ANS: C You examine the results of care by using evaluative measures, which are assessment skills and techniques (e.g., observations, physiological measurements, use of measurement scales, and patient interview). The nurse performs evaluative measures, such as completing a wound assessment, to evaluate wound healing. Nurses do not delegate assessment to nursing assistive personnel. Documenting "better" is subjective and does not objectively describe the wound. Leaving the dressing off for the nurse's benefit of easier access is not a part of the evaluation process.

1. A nurse determines that the patient's condition has improved and has met expected outcomes. Which step of the nursing process is the nurse exhibiting? a. Assessment b. Planning c. Implementation d. Evaluation

ANS: D Evaluation, the final step of the nursing process, is crucial to determine whether, after application of the first four steps of the nursing process, a patient's condition or well-being improves and if goals have been met. Assessment, the first step of the process, includes data collection. Planning, the third step of the process, involves setting priorities, identifying patient goals and outcomes, and selecting nursing interventions. During implementation, nurses carry out nursing care, which is necessary to help patients achieve their goals.
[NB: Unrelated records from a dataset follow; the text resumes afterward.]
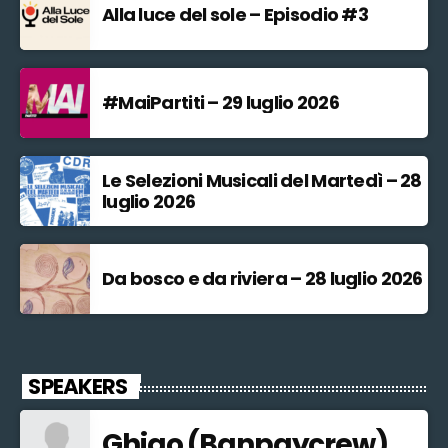
Alla luce del sole – Episodio #3
#MaiPartiti – 29 luglio 2026
Le Selezioni Musicali del Martedì – 28
luglio 2026
Da bosco e da riviera – 28 luglio 2026
SPEAKERS
Ghigo (Banpaycrew)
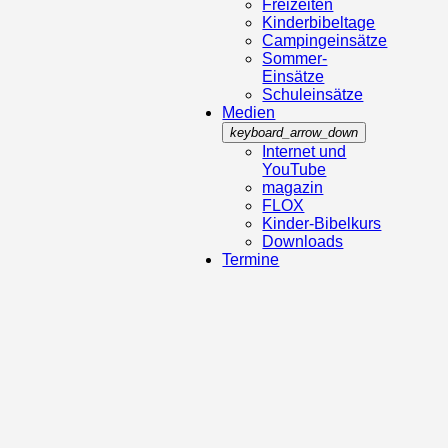
Freizeiten
Kinderbibeltage
Campingeinsätze
Sommer-
Einsätze
Schuleinsätze
Medien
keyboard_arrow_down
Internet und
YouTube
magazin
FLOX
Kinder-Bibelkurs
Downloads
Termine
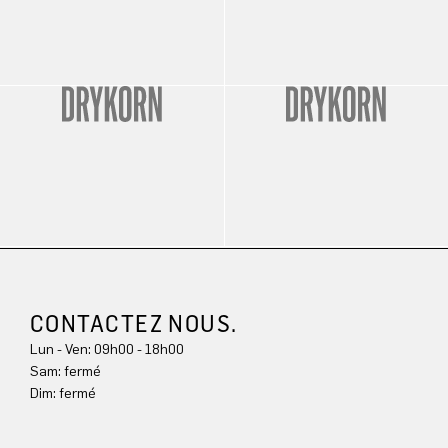
CONTACTEZ NOUS.
Lun - Ven: 09h00 - 18h00
Sam: fermé
Dim: 
fermé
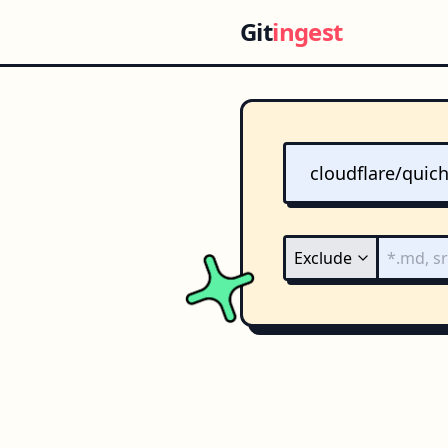
Git
ingest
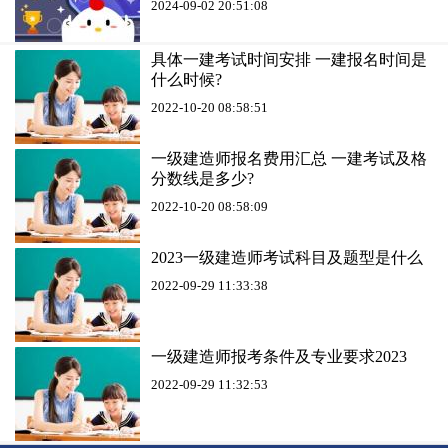
2024-09-02 20:51:08
具体一建考试时间安排 一建报名时间是
什么时候?
2022-10-20 08:58:51
一级建造师报名费用汇总 一建考试及格
分数线是多少?
2022-10-20 08:58:09
2023一级建造师考试科目及题型是什么
2022-09-29 11:33:38
一级建造师报考条件及专业要求2023
2022-09-29 11:32:53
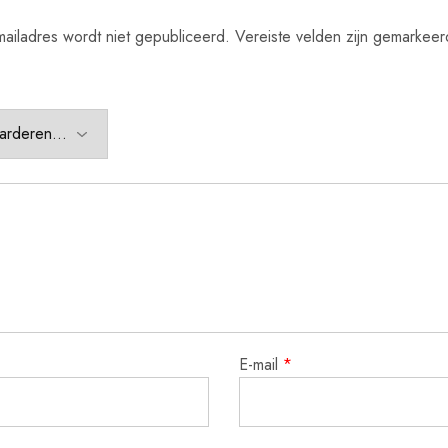
ailadres wordt niet gepubliceerd.
Vereiste velden zijn gemarkee
E-mail
*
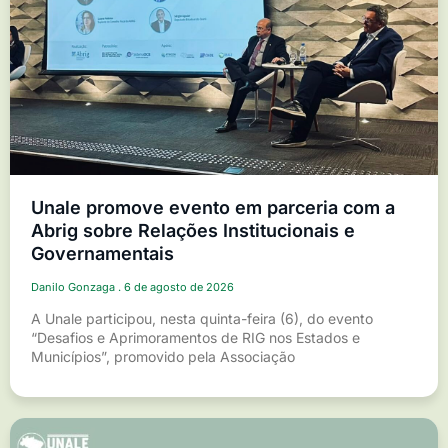
Unale promove evento em parceria com a
Abrig sobre Relações Institucionais e
Governamentais
Danilo Gonzaga
6 de agosto de 2026
A Unale participou, nesta quinta-feira (6), do evento
“Desafios e Aprimoramentos de RIG nos Estados e
Municípios”, promovido pela Associação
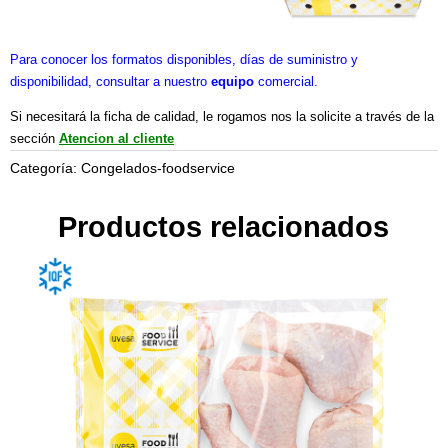
Para conocer los formatos disponibles, días de suministro y
disponibilidad, consultar a nuestro
equipo
comercial.
Si necesitará la ficha de calidad, le rogamos nos la solicite a través de la
sección
Atencion al cliente
Categoría:
Congelados-foodservice
Productos relacionados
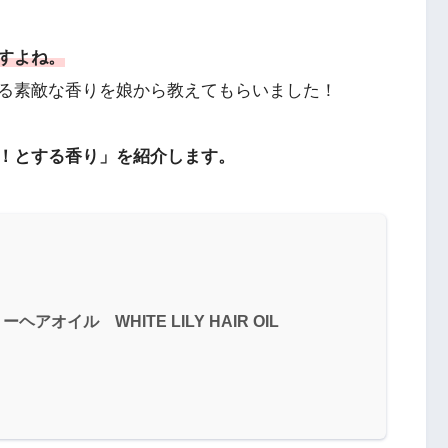
すよね。
る素敵な香りを娘から教えてもらいました！
！とする香り」を紹介します。
イル WHITE LILY HAIR OIL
2. A nurse completes a thorough database and carries out nursing interventions based on priority diagnoses. Which action will the nurse take next? a. Assessment b. Planning c. Implementation d. Evaluation

ANS: D Evaluation, the final step of the nursing process, is crucial to determine whether, after application of the first four steps of the nursing process, a patient's condition or well-being improves. Assessment involves gathering information about the patient. During the planning phase, patient outcomes are determined. Implementation involves carrying out appropriate nursing interventions.

17. A patient was recently diagnosed with pneumonia. The nurse and the patient have established a goal that the patient will not experience shortness of breath with activity in 3 days with an expected outcome of having no secretions present in the lungs in 48 hours. Which evaluative measure will the nurse use to demonstrate progress toward this goal? a. No sputum or cough present in 4 days b. Congestion throughout all lung fields in 2 days c. Shallow, fast respirations 30 breaths per minute in 1 day d. Lungs clear to auscultation following use of inhaler

ANS: D In this case, the patient's goal is to not experience shortness of breath with activity in 3 days. If the lung sounds are clear following use of inhaler, the nurse can determine that the patient is making progress toward achieving the expected outcome. One way for the nurse to evaluate the expected outcome is to assess the patient's lung sounds. Goals are broad statements that describe changes in a patient's condition or behavior. Expected outcomes are measurable criteria used to evaluate goal achievement. When an outcome is met, you know that the patient is making progress toward goal achievement. The time frame of 4 days in the first option is not appropriate because this time frame exceeds the time frame stated in the goal. Congestion indicates fluid in the lungs, and a respiratory rate of 30 breaths per minute is elevated/abnormal. This indicates that the patient is still probably experiencing shortness of breath and secretions in the lungs.

15. A nurse is evaluating goals and expected outcomes for a confused patient. Which finding indicates positive progress toward resolving the confusion? a. Patient wanders halls at night. b. Patient's side rails are up with bed alarm activated. c. Patient denies pain while ambulating with assistance. d. Patient correctly states names of family members in the room.

ANS: D The goal for this patient would address a decrease or absence of confusion. Thus, one possible sign that a patient's confusion is improving is seen when a patient can correctly state the names of family members in the room. You examine the results of care by using evaluative measures that relate to goals and expected outcomes. Keeping the side rails up and using a bed alarm are interventions to promote patient safety and prevent falls. The patient's denying pain indicates positive progress toward resolving pain. The patient's wandering the halls is a sign of confusion.